Spectral centroid: The magnitude-weighted average frequency of a spectrum, its center of mass, and the main correlate of perceived brightness.
Spectral flux: How much a spectrum changed between two frames. A spike in flux signals a note onset, the basis of beat tracking.
Spectral leakage: When a frequency does not fall exactly on a bin, its energy smears across neighboring bins. Tapering each frame with a window function reduces it.
Spectrogram: The magnitude of the STFT, a time-frequency image showing how a sound's spectrum evolves.
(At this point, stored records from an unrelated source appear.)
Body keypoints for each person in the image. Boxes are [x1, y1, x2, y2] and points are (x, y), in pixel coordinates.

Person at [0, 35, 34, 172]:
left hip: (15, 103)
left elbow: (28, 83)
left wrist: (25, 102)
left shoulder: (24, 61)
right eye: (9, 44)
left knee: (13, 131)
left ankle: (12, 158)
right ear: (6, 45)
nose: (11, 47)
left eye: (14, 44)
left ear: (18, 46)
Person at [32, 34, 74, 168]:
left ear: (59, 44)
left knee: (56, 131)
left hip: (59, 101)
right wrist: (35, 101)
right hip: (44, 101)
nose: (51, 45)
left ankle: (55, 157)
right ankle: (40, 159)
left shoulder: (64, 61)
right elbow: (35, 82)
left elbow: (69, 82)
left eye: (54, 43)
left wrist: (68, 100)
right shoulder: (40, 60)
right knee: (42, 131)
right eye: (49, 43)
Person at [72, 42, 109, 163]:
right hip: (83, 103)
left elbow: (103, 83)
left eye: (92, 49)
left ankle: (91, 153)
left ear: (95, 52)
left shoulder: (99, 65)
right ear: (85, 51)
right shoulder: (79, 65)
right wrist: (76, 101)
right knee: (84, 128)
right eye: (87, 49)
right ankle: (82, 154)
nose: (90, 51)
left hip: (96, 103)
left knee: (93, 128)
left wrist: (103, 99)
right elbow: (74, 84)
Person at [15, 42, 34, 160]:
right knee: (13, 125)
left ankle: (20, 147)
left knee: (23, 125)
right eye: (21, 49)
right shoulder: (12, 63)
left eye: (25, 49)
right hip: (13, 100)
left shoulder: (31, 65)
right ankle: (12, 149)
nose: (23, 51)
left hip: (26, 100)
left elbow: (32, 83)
The picture behind every audio editor.
STFT: The Short-Time Fourier Transform: chop the signal into short overlapping windowed frames and FFT each, giving frequency content as it changes over time.
Synthesis: Generating sound from scratch with math. Additive stacks sinusoids; subtractive filters a rich waveform; FM modulates one oscillator with another.
Timbre: The tone color that distinguishes a flute from a trumpet at the same pitch and loudness. It comes from the harmonic spectrum and how it evolves over time.
Time stretching: Changing a sound's duration without changing its pitch, by repositioning analysis frames at a different synthesis hop and overlap-adding them.
Tremolo: Modulating a signal's amplitude with an LFO, a periodic swell in loudness.
Vibrato: Modulating pitch with an LFO by reading from a wobbling delay line, which needs fractional-delay interpolation. The basis of chorus and flanging too.
Waveform: The shape of a signal over time. Sine, square, sawtooth, and triangle are the classic synthesis waveforms, each with a distinct harmonic spectrum.
Wavetable: One cycle of a waveform stored in a table; an oscillator steps through it at a rate set by the pitch. The cheap, flexible oscillator inside most digital synths.
Window function: A taper (Hann, Hamming, Blackman) applied to a frame before the FFT, fading its edges to zero to cut spectral leakage, at the cost of a little resolution.
Zero: A root of a filter's numerator, a frequency the filter pushes down toward silence. Poles boost, zeros cut.
Zero-crossing rate: How often a waveform crosses zero. A cheap pitch and noisiness cue: low for voiced tones, high for hiss and noise.